Nova Scotia

PC leadership candidate apologizes for comments about marijuana-smoking in Jamaica

MLA for Cumberland North Elizabeth Smith-McCrossin said in the legislature on Tuesday she worried new cannabis laws would impact the work ethic of Nova Scotians, comparing it to "very low productivity in Jamaica."

'I ... did not feel that my comments would be viewed in a negative light,' Elizabeth Smith-McCrossin says

A woman with blonde hair.
Elizabeth Smith-McCrossin, a candidate in the Nova Scotia Progressive Conservative Leadership race, has apologized after comments she made in the legislature that were labelled as racist. (CBC)
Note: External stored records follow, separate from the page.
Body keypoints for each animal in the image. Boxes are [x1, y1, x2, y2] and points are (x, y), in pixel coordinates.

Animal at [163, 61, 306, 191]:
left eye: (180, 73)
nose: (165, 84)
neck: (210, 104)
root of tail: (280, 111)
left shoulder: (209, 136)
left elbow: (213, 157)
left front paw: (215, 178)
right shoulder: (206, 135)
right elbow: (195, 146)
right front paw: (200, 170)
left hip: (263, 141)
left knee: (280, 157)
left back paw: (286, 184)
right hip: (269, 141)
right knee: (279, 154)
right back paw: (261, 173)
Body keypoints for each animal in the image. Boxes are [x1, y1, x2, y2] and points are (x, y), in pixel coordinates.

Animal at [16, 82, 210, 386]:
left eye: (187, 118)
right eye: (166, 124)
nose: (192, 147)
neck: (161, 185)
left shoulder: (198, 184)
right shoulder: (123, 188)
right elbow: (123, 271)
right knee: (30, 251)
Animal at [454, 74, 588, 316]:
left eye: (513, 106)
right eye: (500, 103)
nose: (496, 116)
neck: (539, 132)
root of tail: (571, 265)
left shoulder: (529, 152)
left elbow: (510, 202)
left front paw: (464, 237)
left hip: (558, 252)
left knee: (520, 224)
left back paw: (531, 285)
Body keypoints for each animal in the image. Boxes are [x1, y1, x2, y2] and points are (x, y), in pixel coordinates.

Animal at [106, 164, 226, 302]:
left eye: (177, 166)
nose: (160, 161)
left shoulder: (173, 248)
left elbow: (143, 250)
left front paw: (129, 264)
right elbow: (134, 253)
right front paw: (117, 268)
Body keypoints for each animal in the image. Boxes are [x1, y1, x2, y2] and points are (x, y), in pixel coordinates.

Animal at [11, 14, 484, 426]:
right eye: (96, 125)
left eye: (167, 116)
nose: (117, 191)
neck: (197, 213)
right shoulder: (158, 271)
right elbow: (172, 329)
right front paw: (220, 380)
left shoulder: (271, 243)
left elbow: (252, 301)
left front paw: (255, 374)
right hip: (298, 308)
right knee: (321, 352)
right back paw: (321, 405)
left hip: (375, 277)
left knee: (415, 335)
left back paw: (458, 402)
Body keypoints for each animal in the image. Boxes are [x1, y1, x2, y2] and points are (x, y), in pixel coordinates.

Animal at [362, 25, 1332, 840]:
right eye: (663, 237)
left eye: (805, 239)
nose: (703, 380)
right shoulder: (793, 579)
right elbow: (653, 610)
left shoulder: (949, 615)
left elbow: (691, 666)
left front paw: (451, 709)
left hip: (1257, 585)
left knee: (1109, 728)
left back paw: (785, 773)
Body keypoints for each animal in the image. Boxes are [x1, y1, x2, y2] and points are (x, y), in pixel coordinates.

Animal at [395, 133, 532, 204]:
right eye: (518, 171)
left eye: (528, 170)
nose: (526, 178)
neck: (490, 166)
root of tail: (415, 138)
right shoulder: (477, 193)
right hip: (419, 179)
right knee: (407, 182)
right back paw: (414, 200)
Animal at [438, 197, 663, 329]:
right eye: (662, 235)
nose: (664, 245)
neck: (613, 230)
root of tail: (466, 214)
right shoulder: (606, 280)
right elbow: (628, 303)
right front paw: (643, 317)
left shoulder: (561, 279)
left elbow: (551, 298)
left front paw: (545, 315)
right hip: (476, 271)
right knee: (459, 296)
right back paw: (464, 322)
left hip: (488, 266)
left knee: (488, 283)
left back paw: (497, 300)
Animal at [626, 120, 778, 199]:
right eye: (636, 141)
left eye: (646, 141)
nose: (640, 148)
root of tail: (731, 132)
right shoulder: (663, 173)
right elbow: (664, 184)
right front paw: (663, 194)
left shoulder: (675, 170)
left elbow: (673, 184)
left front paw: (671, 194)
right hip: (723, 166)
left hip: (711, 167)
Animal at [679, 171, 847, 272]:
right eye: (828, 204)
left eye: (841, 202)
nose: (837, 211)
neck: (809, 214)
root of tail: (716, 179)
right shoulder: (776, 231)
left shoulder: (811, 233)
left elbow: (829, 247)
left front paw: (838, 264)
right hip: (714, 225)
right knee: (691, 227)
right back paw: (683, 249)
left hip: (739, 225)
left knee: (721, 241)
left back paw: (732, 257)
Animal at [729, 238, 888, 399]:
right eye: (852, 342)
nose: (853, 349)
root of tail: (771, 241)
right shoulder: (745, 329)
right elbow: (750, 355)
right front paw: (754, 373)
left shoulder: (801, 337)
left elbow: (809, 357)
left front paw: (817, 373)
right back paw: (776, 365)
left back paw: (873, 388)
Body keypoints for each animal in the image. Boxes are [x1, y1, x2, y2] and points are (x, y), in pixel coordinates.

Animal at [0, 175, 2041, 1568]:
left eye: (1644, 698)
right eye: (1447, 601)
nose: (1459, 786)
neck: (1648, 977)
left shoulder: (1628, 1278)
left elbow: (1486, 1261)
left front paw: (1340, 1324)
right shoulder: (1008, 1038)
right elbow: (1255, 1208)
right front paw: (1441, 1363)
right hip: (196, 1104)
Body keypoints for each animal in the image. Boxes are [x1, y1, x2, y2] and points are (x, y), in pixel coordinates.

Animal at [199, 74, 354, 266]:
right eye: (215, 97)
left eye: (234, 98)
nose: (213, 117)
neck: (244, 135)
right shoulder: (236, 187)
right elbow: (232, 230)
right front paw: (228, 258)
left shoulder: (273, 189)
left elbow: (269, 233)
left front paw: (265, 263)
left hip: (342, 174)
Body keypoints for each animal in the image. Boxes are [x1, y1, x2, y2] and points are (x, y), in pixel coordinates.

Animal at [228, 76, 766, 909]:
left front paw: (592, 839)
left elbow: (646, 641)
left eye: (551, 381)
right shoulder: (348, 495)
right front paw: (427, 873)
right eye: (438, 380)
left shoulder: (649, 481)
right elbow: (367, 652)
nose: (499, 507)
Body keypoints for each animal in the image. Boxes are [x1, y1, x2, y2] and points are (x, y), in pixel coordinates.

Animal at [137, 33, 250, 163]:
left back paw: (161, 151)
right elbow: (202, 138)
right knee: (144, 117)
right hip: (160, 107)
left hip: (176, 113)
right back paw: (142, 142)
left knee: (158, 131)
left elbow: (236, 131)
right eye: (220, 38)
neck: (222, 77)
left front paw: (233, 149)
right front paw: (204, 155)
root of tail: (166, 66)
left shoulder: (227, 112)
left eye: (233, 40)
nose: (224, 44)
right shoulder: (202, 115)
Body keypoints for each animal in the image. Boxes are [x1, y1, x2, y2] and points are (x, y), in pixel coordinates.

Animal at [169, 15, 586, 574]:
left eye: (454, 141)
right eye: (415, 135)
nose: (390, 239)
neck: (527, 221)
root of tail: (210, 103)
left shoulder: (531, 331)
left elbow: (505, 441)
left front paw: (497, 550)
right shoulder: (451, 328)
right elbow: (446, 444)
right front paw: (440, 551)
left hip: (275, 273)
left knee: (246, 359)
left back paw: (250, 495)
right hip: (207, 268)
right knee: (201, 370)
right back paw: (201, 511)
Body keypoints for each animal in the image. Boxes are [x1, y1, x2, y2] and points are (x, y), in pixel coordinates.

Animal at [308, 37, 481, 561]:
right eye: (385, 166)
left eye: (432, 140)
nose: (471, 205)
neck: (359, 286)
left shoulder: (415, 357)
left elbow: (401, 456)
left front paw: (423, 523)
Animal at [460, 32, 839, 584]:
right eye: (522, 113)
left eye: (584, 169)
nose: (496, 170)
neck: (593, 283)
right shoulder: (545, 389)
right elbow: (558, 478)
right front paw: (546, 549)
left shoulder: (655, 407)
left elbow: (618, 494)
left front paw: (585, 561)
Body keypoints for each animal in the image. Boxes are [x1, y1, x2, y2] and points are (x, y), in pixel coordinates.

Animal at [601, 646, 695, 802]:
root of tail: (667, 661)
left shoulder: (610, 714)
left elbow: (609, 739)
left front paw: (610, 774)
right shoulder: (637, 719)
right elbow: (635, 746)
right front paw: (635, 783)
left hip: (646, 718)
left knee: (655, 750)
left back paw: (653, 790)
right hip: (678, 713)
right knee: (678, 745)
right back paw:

A leadership candidate for the Nova Scotia Progressive Conservative Party has apologized after comments she made in the Nova Scotia Legislature on Tuesday were labelled as racist.

According to the Hansard transcripts, MLA for Cumberland North Elizabeth Smith-McCrossin was speaking against the legalization of cannabis when she said:

"I have a best friend in Amherst who is from Jamaica. She said to me, Elizabeth, smoking marijuana in Jamaica is completely accepted, and there's a completely different work ethic and very low productivity in Jamaica. I think we already have a productivity problem here in Nova Scotia. We do not need something else making it worse."

Community activist El Jones wrote a Facebook post calling the comments racist and saying they were unacceptable.

"This kind of anti-Blackness, so casually inserted in debate, is disturbing. As is portraying Black people as lazy and unproductive," Jones said in her post.

Could have been any country, MLA says

On Wednesday evening, Smith-McCrossin put up a Facebook post of her own, saying she was sorry if her comments "were hurtful."

"Had I known that this statement would have caused offense, I would never have made it," she wrote.

"I would have said the same about the impact of heavy cannabis use on any country, but because of this particular conversation, it happened to be Jamaica. I sincerely did not feel that my comments would be viewed in a negative light, but I was wrong."

Smith-McCrossin went on to say she is open to meeting with anyone offended by these comments "to better appreciate their perspective and ensure my words are better chosen in future."